The children are still too young, of course, to be deeply involved in such things. Ethel herself is still observing her year of mourning. She rarely goes out socially, hardly ever appears at public functions. Basically her life is at Hickory Hill. The vast affairs that once characterized the place are no more. But her home is still constantly filled with guests of every rank and background, and they find the quality of life there surprisingly unchanged.

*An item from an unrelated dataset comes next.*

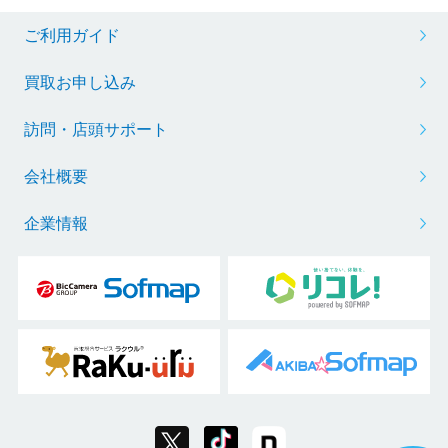
ご利用ガイド
買取お申し込み
訪問・店頭サポート
会社概要
企業情報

Brumus is still in residence. Visitors are welcomed by the same assault wave of small Kennedys tumbling happily down the red-carpeted stairway virtually into their arms. There is always an extra bed in one of the 19 rooms for an unexpected guest, just as there is always another chair—or two or three—at the table. When someone turns up, a few positions are shifted, and the visitor finds himself sitting next to Ted Kennedy, onetime Football Great Roosevelt Grier, Supreme Court Justice Byron ("Whizzer") White, Actress Lauren Bacall—or perhaps a trio of civil rights workers from the South. It all seems so natural, says Dave Hackett, Bobby's prep-school roommate and longtime friend, that "you have the feeling he himself will come walking in."

Sprint Around the Lawn

Ethel is no longer the prankster she was in days past, when she would string up a dummy parachutist in a tree by way of greeting General Maxwell Taylor, who parachuted into Normandy on Dday. But evenings at Hickory Hill are hardly occasions for quiet conversation. "After dinner, you never just sit around and talk, because she's not comfortable in that type of situation," says a friend. There is always an activity of some sort—charades, games of "who said that?" based on the day's news—or a movie in the playroom by the pool. A recent guest remembers pushing back from the table after a particularly mountainous meal, only to hear Ethel announce "O.K., everybody, let's have a race," and then lead the way at a full sprint around the lawn.